**WORK REQUEST**. Copy out all of the data that follows, exactly as it appears.

**INPUT MATERIAL**.
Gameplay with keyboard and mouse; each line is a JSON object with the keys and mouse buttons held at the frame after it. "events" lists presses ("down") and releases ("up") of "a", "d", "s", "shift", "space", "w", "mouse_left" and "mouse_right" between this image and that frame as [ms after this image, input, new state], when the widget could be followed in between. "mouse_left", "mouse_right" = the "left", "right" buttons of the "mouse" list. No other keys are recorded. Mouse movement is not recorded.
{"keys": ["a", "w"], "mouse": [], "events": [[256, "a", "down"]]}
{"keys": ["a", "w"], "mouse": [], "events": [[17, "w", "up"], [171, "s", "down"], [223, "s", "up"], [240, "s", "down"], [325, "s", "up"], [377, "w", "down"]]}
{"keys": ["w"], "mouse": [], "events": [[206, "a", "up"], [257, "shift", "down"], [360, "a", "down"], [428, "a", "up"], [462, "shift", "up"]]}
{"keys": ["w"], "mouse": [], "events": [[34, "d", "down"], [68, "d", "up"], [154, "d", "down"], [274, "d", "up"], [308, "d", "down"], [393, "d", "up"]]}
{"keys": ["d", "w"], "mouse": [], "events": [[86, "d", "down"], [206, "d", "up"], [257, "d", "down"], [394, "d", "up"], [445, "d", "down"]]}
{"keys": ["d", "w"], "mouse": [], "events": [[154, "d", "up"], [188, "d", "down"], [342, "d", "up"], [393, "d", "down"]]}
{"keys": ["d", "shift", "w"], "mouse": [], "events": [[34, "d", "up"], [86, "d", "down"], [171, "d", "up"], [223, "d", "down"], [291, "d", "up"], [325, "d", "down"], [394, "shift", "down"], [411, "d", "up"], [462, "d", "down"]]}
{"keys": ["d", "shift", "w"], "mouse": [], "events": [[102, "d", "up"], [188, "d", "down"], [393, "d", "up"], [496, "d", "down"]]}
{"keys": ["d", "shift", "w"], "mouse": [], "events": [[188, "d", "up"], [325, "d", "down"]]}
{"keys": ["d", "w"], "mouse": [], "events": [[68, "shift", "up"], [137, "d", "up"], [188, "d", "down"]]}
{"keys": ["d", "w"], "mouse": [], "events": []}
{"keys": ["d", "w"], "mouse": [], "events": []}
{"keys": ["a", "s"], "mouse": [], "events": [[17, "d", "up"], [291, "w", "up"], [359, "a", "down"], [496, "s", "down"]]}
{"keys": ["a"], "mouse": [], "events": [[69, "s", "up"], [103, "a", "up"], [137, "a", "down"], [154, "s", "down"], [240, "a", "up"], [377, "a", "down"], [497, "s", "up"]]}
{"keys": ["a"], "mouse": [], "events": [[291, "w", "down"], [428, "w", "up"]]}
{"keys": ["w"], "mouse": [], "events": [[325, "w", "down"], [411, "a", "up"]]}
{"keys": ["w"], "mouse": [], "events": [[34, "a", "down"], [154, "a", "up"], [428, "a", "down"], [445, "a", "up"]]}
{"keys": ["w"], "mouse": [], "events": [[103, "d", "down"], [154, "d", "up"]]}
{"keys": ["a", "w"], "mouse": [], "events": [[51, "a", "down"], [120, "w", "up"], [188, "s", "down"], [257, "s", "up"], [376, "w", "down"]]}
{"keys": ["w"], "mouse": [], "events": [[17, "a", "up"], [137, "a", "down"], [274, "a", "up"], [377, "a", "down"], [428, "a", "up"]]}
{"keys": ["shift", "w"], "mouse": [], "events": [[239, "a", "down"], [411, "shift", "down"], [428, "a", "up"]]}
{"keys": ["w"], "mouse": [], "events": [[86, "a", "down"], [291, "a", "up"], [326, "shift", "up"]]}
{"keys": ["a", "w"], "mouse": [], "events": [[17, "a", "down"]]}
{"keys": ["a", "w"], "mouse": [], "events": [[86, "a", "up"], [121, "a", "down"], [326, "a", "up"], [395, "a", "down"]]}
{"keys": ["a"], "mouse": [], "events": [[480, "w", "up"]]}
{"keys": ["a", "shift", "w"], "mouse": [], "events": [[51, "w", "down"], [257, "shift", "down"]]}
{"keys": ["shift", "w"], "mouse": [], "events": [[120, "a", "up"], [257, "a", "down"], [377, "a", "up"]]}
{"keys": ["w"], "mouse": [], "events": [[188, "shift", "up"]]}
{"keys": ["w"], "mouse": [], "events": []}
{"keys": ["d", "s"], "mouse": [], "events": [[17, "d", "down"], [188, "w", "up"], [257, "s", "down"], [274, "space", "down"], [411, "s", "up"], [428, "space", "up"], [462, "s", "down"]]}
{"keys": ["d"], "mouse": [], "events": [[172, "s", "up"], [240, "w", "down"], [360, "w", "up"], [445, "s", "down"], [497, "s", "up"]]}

**COMPLETED TASK**.
Gameplay with keyboard and mouse; each line is a JSON object with the keys and mouse buttons held at the frame after it. "events" lists presses ("down") and releases ("up") of "a", "d", "s", "shift", "space", "w", "mouse_left" and "mouse_right" between this image and that frame as [ms after this image, input, new state], when the widget could be followed in between. "mouse_left", "mouse_right" = the "left", "right" buttons of the "mouse" list. No other keys are recorded. Mouse movement is not recorded.
{"keys": ["a", "w"], "mouse": [], "events": [[256, "a", "down"]]}
{"keys": ["a", "w"], "mouse": [], "events": [[17, "w", "up"], [171, "s", "down"], [223, "s", "up"], [240, "s", "down"], [325, "s", "up"], [377, "w", "down"]]}
{"keys": ["w"], "mouse": [], "events": [[206, "a", "up"], [257, "shift", "down"], [360, "a", "down"], [428, "a", "up"], [462, "shift", "up"]]}
{"keys": ["w"], "mouse": [], "events": [[34, "d", "down"], [68, "d", "up"], [154, "d", "down"], [274, "d", "up"], [308, "d", "down"], [393, "d", "up"]]}
{"keys": ["d", "w"], "mouse": [], "events": [[86, "d", "down"], [206, "d", "up"], [257, "d", "down"], [394, "d", "up"], [445, "d", "down"]]}
{"keys": ["d", "w"], "mouse": [], "events": [[154, "d", "up"], [188, "d", "down"], [342, "d", "up"], [393, "d", "down"]]}
{"keys": ["d", "shift", "w"], "mouse": [], "events": [[34, "d", "up"], [86, "d", "down"], [171, "d", "up"], [223, "d", "down"], [291, "d", "up"], [325, "d", "down"], [394, "shift", "down"], [411, "d", "up"], [462, "d", "down"]]}
{"keys": ["d", "shift", "w"], "mouse": [], "events": [[102, "d", "up"], [188, "d", "down"], [393, "d", "up"], [496, "d", "down"]]}
{"keys": ["d", "shift", "w"], "mouse": [], "events": [[188, "d", "up"], [325, "d", "down"]]}
{"keys": ["d", "w"], "mouse": [], "events": [[68, "shift", "up"], [137, "d", "up"], [188, "d", "down"]]}
{"keys": ["d", "w"], "mouse": [], "events": []}
{"keys": ["d", "w"], "mouse": [], "events": []}
{"keys": ["a", "s"], "mouse": [], "events": [[17, "d", "up"], [291, "w", "up"], [359, "a", "down"], [496, "s", "down"]]}
{"keys": ["a"], "mouse": [], "events": [[69, "s", "up"], [103, "a", "up"], [137, "a", "down"], [154, "s", "down"], [240, "a", "up"], [377, "a", "down"], [497, "s", "up"]]}
{"keys": ["a"], "mouse": [], "events": [[291, "w", "down"], [428, "w", "up"]]}
{"keys": ["w"], "mouse": [], "events": [[325, "w", "down"], [411, "a", "up"]]}
{"keys": ["w"], "mouse": [], "events": [[34, "a", "down"], [154, "a", "up"], [428, "a", "down"], [445, "a", "up"]]}
{"keys": ["w"], "mouse": [], "events": [[103, "d", "down"], [154, "d", "up"]]}
{"keys": ["a", "w"], "mouse": [], "events": [[51, "a", "down"], [120, "w", "up"], [188, "s", "down"], [257, "s", "up"], [376, "w", "down"]]}
{"keys": ["w"], "mouse": [], "events": [[17, "a", "up"], [137, "a", "down"], [274, "a", "up"], [377, "a", "down"], [428, "a", "up"]]}
{"keys": ["shift", "w"], "mouse": [], "events": [[239, "a", "down"], [411, "shift", "down"], [428, "a", "up"]]}
{"keys": ["w"], "mouse": [], "events": [[86, "a", "down"], [291, "a", "up"], [326, "shift", "up"]]}
{"keys": ["a", "w"], "mouse": [], "events": [[17, "a", "down"]]}
{"keys": ["a", "w"], "mouse": [], "events": [[86, "a", "up"], [121, "a", "down"], [326, "a", "up"], [395, "a", "down"]]}
{"keys": ["a"], "mouse": [], "events": [[480, "w", "up"]]}
{"keys": ["a", "shift", "w"], "mouse": [], "events": [[51, "w", "down"], [257, "shift", "down"]]}
{"keys": ["shift", "w"], "mouse": [], "events": [[120, "a", "up"], [257, "a", "down"], [377, "a", "up"]]}
{"keys": ["w"], "mouse": [], "events": [[188, "shift", "up"]]}
{"keys": ["w"], "mouse": [], "events": []}
{"keys": ["d", "s"], "mouse": [], "events": [[17, "d", "down"], [188, "w", "up"], [257, "s", "down"], [274, "space", "down"], [411, "s", "up"], [428, "space", "up"], [462, "s", "down"]]}
{"keys": ["d"], "mouse": [], "events": [[172, "s", "up"], [240, "w", "down"], [360, "w", "up"], [445, "s", "down"], [497, "s", "up"]]}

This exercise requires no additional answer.